TRY IT
Could you set down each of the lines below again word for word, leaving out the pictures?

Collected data
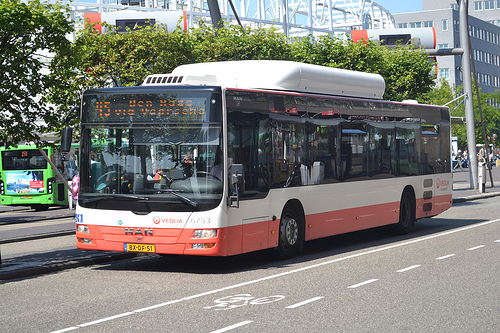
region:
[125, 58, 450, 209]
this is a bus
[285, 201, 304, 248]
this is the wheel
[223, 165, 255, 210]
this is a mirror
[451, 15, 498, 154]
this is a pole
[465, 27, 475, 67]
the pole is white in color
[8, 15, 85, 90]
this is a tree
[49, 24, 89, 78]
the leaves are green in color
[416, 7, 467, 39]
this is a building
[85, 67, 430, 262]
this is a bus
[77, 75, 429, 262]
the bus is long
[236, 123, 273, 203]
this is the window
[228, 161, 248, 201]
this is the side mirror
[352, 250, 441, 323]
this is the road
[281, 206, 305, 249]
this is the wheel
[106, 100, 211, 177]
this is the front screen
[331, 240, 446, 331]
the road is tarmacked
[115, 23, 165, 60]
these are the trees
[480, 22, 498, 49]
this is a building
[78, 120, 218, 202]
windshield on a bus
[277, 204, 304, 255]
front wheel on a bus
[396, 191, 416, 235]
back wheel on a bus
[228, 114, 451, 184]
windows on a bus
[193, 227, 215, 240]
headlight on a bus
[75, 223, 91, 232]
headlight on a bus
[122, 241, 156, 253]
license plate on a bus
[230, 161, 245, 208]
a bus' side view mirror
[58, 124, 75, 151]
a bus' side view mirror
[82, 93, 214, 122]
led sign on a bus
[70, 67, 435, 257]
this is a bus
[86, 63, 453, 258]
the bus is long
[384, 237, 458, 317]
this is the road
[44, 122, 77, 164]
this is the side mirror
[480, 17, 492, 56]
this is a building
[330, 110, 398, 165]
the windows are tinted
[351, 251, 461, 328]
the road is tarmacked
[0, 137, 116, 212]
A large green bus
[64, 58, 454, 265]
A white and orange bus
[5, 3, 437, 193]
the tops of some trees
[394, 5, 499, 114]
A large grey building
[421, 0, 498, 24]
A large grey building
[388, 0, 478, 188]
A large metal pole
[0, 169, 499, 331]
An asphalt road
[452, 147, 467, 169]
a person walking on the street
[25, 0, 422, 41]
a clear blue sky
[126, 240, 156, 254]
a yellow license plate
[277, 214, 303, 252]
the round rubber bus wheel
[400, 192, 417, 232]
the round rubber bus wheel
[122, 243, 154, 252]
the red yellow and black license plate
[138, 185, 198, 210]
the black windshield wiper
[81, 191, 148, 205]
the black windshield wiper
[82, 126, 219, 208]
the broad clear windshield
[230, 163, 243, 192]
the black side mirror of the bus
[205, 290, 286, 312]
the white painted bike on the street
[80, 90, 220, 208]
window on a bus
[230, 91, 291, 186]
window on a bus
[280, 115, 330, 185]
window on a bus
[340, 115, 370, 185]
window on a bus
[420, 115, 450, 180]
window on a bus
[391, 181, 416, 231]
tire on a bus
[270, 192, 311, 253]
tire on a bus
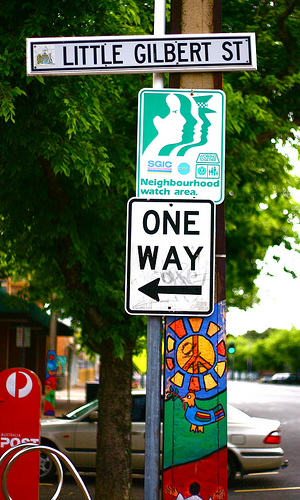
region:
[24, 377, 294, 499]
A beige car in the street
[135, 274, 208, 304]
Black arrow pointing left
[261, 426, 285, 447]
Red rear light of the car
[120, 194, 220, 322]
A black and white One Way sign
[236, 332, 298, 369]
Green trees in the background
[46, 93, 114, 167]
Green leaves on a tree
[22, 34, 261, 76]
Black and white street sign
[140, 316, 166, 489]
Gray post holding up signs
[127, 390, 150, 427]
Window of a car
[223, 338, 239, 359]
A traffic light is lit up green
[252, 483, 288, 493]
yellow line on the street.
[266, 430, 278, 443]
tail light of the car.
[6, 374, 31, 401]
white logo on red surface.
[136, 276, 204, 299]
black arrow on sign.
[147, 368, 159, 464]
metal post supporting sign.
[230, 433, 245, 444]
latch to gas tank.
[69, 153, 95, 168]
leaves on the tree.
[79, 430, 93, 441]
tan driver's side door.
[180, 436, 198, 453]
green paint on surface.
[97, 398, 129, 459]
trunk of the tree.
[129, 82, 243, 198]
Four profiles on a sign.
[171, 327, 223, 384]
Peace sign on the post.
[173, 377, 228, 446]
Hand painted bird on a post.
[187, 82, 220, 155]
Checkered brim on the hat.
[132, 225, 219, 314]
Graffitti on street sign.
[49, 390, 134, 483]
Gold car parked on the street.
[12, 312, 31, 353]
Sign on side of building.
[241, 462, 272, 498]
Yellow parking stripes on road.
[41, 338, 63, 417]
Hand painted decorated pole.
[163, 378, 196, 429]
Branch in birds mouth.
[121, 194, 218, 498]
one way sign on pole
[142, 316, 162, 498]
a grey pole for signs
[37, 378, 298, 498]
pavement is grey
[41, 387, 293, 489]
a tan car in lot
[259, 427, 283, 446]
red tail light on car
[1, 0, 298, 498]
a tree on the side of car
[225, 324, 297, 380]
trees along side the street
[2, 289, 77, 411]
a building in front of car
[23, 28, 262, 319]
three signs in the air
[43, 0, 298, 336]
the sky is clear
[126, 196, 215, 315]
One-way street sign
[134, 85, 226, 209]
Neighborhood watch street sign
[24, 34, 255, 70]
Street sign for Little Gilbert Street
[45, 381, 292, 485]
Car parked in a parking spot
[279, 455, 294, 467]
Trailer hitch on back of car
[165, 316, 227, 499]
Graffiti on a utility pole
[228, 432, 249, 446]
Gas filler door on a passenger car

TASK ANSWER
region:
[125, 58, 450, 209]
this is a bus
[285, 201, 304, 248]
this is the wheel
[223, 165, 255, 210]
this is a mirror
[451, 15, 498, 154]
this is a pole
[465, 27, 475, 67]
the pole is white in color
[8, 15, 85, 90]
this is a tree
[49, 24, 89, 78]
the leaves are green in color
[416, 7, 467, 39]
this is a building
[85, 67, 430, 262]
this is a bus
[77, 75, 429, 262]
the bus is long
[236, 123, 273, 203]
this is the window
[228, 161, 248, 201]
this is the side mirror
[352, 250, 441, 323]
this is the road
[281, 206, 305, 249]
this is the wheel
[106, 100, 211, 177]
this is the front screen
[331, 240, 446, 331]
the road is tarmacked
[115, 23, 165, 60]
these are the trees
[480, 22, 498, 49]
this is a building
[78, 120, 218, 202]
windshield on a bus
[277, 204, 304, 255]
front wheel on a bus
[396, 191, 416, 235]
back wheel on a bus
[228, 114, 451, 184]
windows on a bus
[193, 227, 215, 240]
headlight on a bus
[75, 223, 91, 232]
headlight on a bus
[122, 241, 156, 253]
license plate on a bus
[230, 161, 245, 208]
a bus' side view mirror
[58, 124, 75, 151]
a bus' side view mirror
[82, 93, 214, 122]
led sign on a bus
[70, 67, 435, 257]
this is a bus
[86, 63, 453, 258]
the bus is long
[384, 237, 458, 317]
this is the road
[44, 122, 77, 164]
this is the side mirror
[480, 17, 492, 56]
this is a building
[330, 110, 398, 165]
the windows are tinted
[351, 251, 461, 328]
the road is tarmacked
[0, 137, 116, 212]
A large green bus
[64, 58, 454, 265]
A white and orange bus
[5, 3, 437, 193]
the tops of some trees
[394, 5, 499, 114]
A large grey building
[421, 0, 498, 24]
A large grey building
[388, 0, 478, 188]
A large metal pole
[0, 169, 499, 331]
An asphalt road
[452, 147, 467, 169]
a person walking on the street
[25, 0, 422, 41]
a clear blue sky
[126, 240, 156, 254]
a yellow license plate
[277, 214, 303, 252]
the round rubber bus wheel
[400, 192, 417, 232]
the round rubber bus wheel
[122, 243, 154, 252]
the red yellow and black license plate
[138, 185, 198, 210]
the black windshield wiper
[81, 191, 148, 205]
the black windshield wiper
[82, 126, 219, 208]
the broad clear windshield
[230, 163, 243, 192]
the black side mirror of the bus
[205, 290, 286, 312]
the white painted bike on the street
[80, 90, 220, 208]
window on a bus
[230, 91, 291, 186]
window on a bus
[280, 115, 330, 185]
window on a bus
[340, 115, 370, 185]
window on a bus
[420, 115, 450, 180]
window on a bus
[391, 181, 416, 231]
tire on a bus
[270, 192, 311, 253]
tire on a bus
region:
[24, 377, 294, 499]
A beige car in the street
[135, 274, 208, 304]
Black arrow pointing left
[261, 426, 285, 447]
Red rear light of the car
[120, 194, 220, 322]
A black and white One Way sign
[236, 332, 298, 369]
Green trees in the background
[46, 93, 114, 167]
Green leaves on a tree
[22, 34, 261, 76]
Black and white street sign
[140, 316, 166, 489]
Gray post holding up signs
[127, 390, 150, 427]
Window of a car
[223, 338, 239, 359]
A traffic light is lit up green
[252, 483, 288, 493]
yellow line on the street.
[266, 430, 278, 443]
tail light of the car.
[6, 374, 31, 401]
white logo on red surface.
[136, 276, 204, 299]
black arrow on sign.
[147, 368, 159, 464]
metal post supporting sign.
[230, 433, 245, 444]
latch to gas tank.
[69, 153, 95, 168]
leaves on the tree.
[79, 430, 93, 441]
tan driver's side door.
[180, 436, 198, 453]
green paint on surface.
[97, 398, 129, 459]
trunk of the tree.
[129, 82, 243, 198]
Four profiles on a sign.
[171, 327, 223, 384]
Peace sign on the post.
[173, 377, 228, 446]
Hand painted bird on a post.
[187, 82, 220, 155]
Checkered brim on the hat.
[132, 225, 219, 314]
Graffitti on street sign.
[49, 390, 134, 483]
Gold car parked on the street.
[12, 312, 31, 353]
Sign on side of building.
[241, 462, 272, 498]
Yellow parking stripes on road.
[41, 338, 63, 417]
Hand painted decorated pole.
[163, 378, 196, 429]
Branch in birds mouth.
[121, 194, 218, 498]
one way sign on pole
[142, 316, 162, 498]
a grey pole for signs
[37, 378, 298, 498]
pavement is grey
[41, 387, 293, 489]
a tan car in lot
[259, 427, 283, 446]
red tail light on car
[1, 0, 298, 498]
a tree on the side of car
[225, 324, 297, 380]
trees along side the street
[2, 289, 77, 411]
a building in front of car
[23, 28, 262, 319]
three signs in the air
[43, 0, 298, 336]
the sky is clear
[126, 196, 215, 315]
One-way street sign
[134, 85, 226, 209]
Neighborhood watch street sign
[24, 34, 255, 70]
Street sign for Little Gilbert Street
[45, 381, 292, 485]
Car parked in a parking spot
[279, 455, 294, 467]
Trailer hitch on back of car
[165, 316, 227, 499]
Graffiti on a utility pole
[228, 432, 249, 446]
Gas filler door on a passenger car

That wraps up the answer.